On our scream: Mowgli! We heard a whispering voice: “Mau! from the opposite side of the cage. Assuming that he was stuck somewhere, or he was caught with something, he rushed to help.
He stopped whispering only when he saw us and we saw him, 20 meters away. Maugli walked around the sloping pandus leading to the slit chambers, dissolving the vertically torching tail. He obviously wanted to tell us something.
As we approached, we understood exactly what. Against the entrance to the right chamber, right in the middle, carefully folded, lay a bunch of mice. About a dozen. We looked from above. I had thought that they were rats, they were healthy, each of them three or four spiders in size, but their mouths were rounded, not rats. Maugli jumped down to the trophy bunch, made a ritual circle around it, jumped back to us again, and after receiving merited praise from each one, led us to the left chamber. You probably guessed, and right. Exactly the same, carefully folded bunch, and the same was waiting for us in the middle.

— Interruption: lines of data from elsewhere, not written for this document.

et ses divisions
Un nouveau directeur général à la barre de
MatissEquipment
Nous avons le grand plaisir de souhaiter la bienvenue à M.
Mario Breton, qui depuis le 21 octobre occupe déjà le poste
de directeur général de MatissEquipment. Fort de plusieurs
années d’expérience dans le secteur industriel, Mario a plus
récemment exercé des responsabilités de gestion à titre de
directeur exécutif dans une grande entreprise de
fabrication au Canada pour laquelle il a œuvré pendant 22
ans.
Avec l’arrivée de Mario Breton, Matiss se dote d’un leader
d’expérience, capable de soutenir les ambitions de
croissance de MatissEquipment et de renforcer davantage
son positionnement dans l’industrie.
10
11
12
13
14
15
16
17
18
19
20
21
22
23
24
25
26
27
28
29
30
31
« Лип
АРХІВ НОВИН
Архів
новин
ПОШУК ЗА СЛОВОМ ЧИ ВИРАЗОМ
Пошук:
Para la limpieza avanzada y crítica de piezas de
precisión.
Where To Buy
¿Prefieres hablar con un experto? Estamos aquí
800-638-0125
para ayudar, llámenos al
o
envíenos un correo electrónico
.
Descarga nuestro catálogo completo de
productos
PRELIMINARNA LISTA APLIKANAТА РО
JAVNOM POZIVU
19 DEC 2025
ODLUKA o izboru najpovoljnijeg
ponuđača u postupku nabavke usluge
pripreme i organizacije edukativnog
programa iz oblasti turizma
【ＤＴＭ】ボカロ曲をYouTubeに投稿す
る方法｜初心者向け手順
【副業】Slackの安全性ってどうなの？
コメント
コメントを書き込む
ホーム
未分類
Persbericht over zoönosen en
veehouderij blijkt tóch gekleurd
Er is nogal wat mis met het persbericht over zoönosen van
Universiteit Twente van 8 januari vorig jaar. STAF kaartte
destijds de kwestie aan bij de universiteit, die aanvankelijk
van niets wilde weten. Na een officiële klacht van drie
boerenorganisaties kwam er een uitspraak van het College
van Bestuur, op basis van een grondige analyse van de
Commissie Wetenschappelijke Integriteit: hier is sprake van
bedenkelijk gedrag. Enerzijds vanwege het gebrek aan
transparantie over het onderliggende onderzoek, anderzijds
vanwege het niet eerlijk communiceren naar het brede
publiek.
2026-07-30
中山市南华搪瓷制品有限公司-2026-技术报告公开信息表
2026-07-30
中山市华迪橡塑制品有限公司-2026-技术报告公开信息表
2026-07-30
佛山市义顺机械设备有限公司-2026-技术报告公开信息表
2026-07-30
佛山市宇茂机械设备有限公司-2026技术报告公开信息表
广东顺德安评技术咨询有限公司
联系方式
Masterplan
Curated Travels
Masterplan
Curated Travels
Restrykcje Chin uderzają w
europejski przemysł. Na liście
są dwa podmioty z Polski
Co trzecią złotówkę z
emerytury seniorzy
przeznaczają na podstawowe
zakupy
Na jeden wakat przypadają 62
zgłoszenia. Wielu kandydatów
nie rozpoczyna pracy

So what seems to be amazing here? Cats have always caught mice—pure instincts. But when you think about it, you will find the magnitude of what happened. It is as if you were defending the whole night against two dozen giant toothed and mad from a sudden flood of wolves, not forgetting at the same time to carefully fold the corpses in pits to dignified report afterwards, realizing at the same time what you have done the necessary and important work.
Mowgli lived with us for five years, not appearing in the summer for a few days, then weeks and once did not come back at all. Probably married.